Short story posted in Subtle Mud, called Kingswit.

In a post-apocalyptic world, but one where ecosystems have regained their balance and people have become scarce, shy of technology, shy of one another, shamed perhaps, three travelers come upon a man they know vaguely from various encampments. He was a man people avoided as if he had rabies — he was sick with the disease of mind that had destroyed the world. They could recognize that easily. The man had been brutally beaten and left paralyzed by wandering tribes, who are themselves susceptible to the old disease. One of the three travelers stays with the paralyzed man for a few days, until he puts him out of his misery. And it’s about the guilt this causes, the poisons it stirs to the surface.

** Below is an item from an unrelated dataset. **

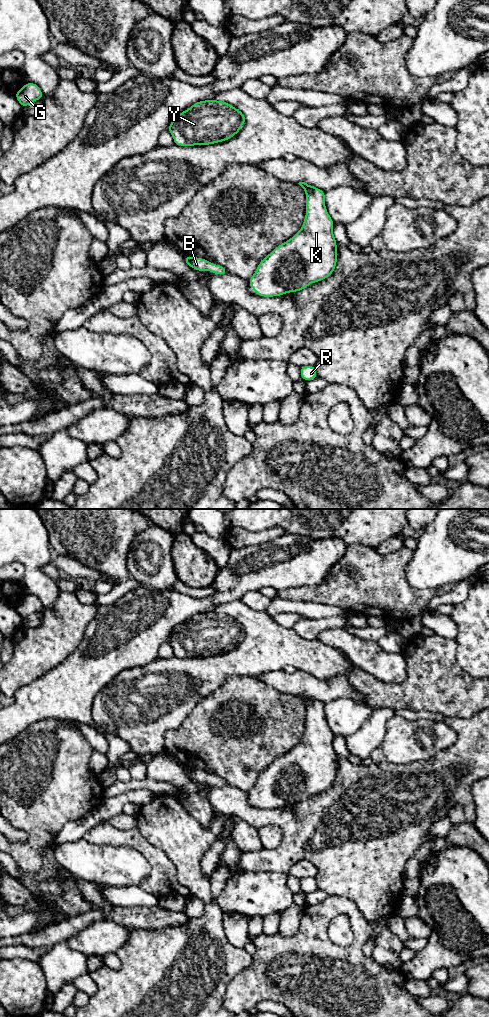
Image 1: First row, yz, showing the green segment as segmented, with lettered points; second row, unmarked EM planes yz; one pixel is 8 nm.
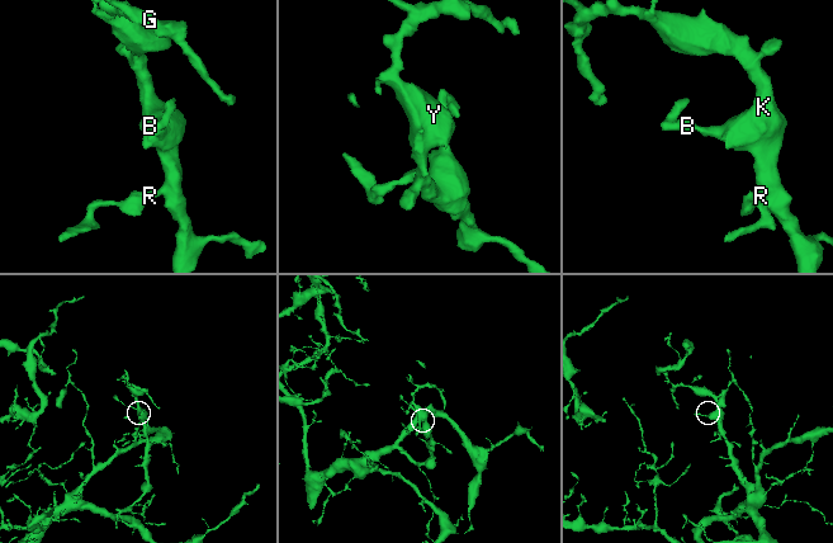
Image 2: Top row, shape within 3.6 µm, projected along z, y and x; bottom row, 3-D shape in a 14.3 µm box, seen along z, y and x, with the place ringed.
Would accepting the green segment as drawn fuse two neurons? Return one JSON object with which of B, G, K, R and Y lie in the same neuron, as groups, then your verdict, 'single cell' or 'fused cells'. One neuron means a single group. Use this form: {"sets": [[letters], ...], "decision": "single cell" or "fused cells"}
{"sets": [["B", "G", "K", "R", "Y"]], "decision": "single cell"}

A second tone poem of sorts mentioning Seldon is also added to the site, and here’s an excerpt from that:

Sometimes I wonder if this is a different earth, if there were no survivors after all, and this is all there is to the great beyond. I think the survivors walked through a curtain of some kind and everything smells and feels differently now. The earth has grown larger again, too vast for a journey of several lifetimes. That’s what happens in the absence of technology. A weary, wary and quiet anarchy reigns now.

Now and then you pass an outpost where they still use a diesel truck to drag tree trunks; but most of them have become rusty bones hidden in the brush. 

There’s almost a taboo about technology now. It holds the embers of the previous world.

There are only a handful of people for every 3 days journey. People are shy, an inherited shame I think. Maybe in other places the power vacuum has been filled by warlords. But in my experience nobody wants that kind of power now. Power is another ember of that lost world.